Dirceu afirmou ainda que todos são testemunhas de que ele travou o seu combate de peito aberto. "Não renunciei e não critico quem o fez, mas se tivesse feito não teria coragem de olhar para cada um de vocês".

O deputado, mais uma vez, negou que a Câmara tenha votado as reformas de 2003 "financiada" pelo pagamento de propina aos deputados da base governista. Dirceu disse que não é verdade que houve compra de votos, mas admite que o PT já está respondendo a processos por conta dos repasses de recursos não-contabilizados.

Dirceu disse que a o seu mandato está ameaçado por motivos políticos. Por isso, segundo ele, a Câmara não deve votar a favor de sua cassação. "Nenhum tribunal aceitaria a perda de mandato de um parlamentar por motivos políticos, pois isso seria um fato estranho à democracia e às leis brasileiras", afirmou.

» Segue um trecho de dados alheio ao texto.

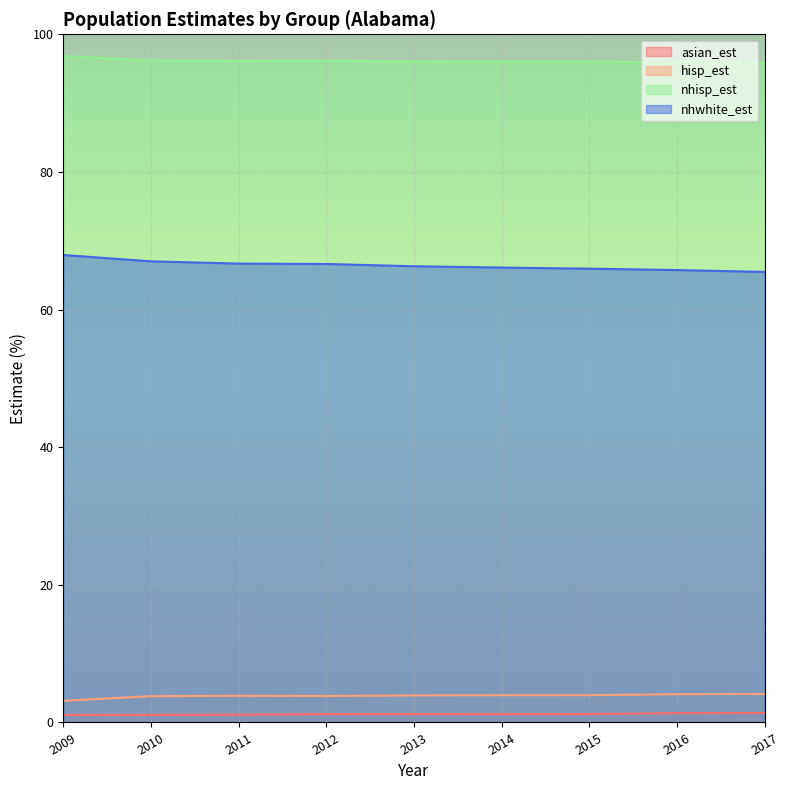

Which series changed the most between 2009 and 2014?

nhwhite_est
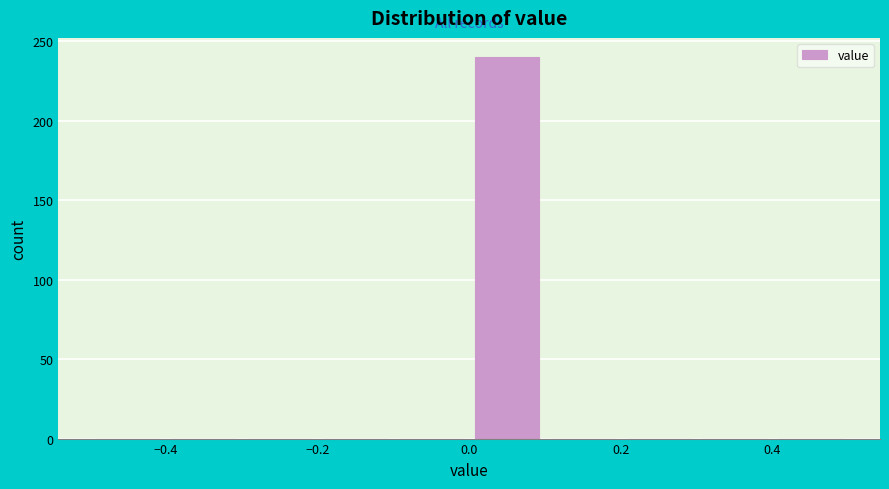

Reading left to right, transcribe this chart: for each bar, give the range it covers on the x-axis and its height. The values are not printed on the chart, so give them approximately, as read against the axis.

-0.5 to -0.4: 0
-0.4 to -0.3: 0
-0.3 to -0.2: 0
-0.2 to -0.1: 0
-0.1 to 0.0: 0
0.0 to 0.1: 240
0.1 to 0.2: 0
0.2 to 0.3: 0
0.3 to 0.4: 0
0.4 to 0.5: 0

O deputado afirmou que a Câmara se transformará num "tribunal de exceção" se o seu mandato for cassado na noite de hoje. "Degola política existia na República Velha, mas não podemos permitir que isso aconteça aqui", argumentou. "Se houvesse alguma prova contra mim, eu aceitaria a discussão da perda do mandato, mas não há nada que possa caracterizar a quebra de decoro parlamentar."

Ele também acusou a imprensa de ser partidária e disse que não seria justo perder o mandato por causa de sua personalidade. "Não posso ser cassado por não ter atendido telefonemas e por não ter marcado audiências; isso seria uma violência contra os meus 40 anos de vida pública", ressaltou.

O deputado, que foi aplaudido por duas vezes, disse ainda que será uma "ignomínia" se for afastado da vida política pelos próximos oito anos e assegurou que tem "as mãos limpas". Ao falar de sua trajetória na resistência à ditadura militar, o petista disse que por razões da vida não foi assassinado, nem caiu em combate, mas prometeu aos colegas: "eu não vou me dobrar, não vou cair".

Votação
Para que o mandato de Dirceu seja cassado, são necessários, no mínimo, 257 votos. A votação do relatório do deputado Julio Delgado (PSB-MG) é secreta, em cédulas de papel.

Às 20h05, 382 deputados estavam presentes no plenário da Câmara, segundo a CBN, para a sessão extraordinária que pode aprovar a cassação do ex-ministro do governo Lula.

O painel eletrônico da Casa registrou no início da votação, às 21h50, a presença de 487 dos 513 parlamentares.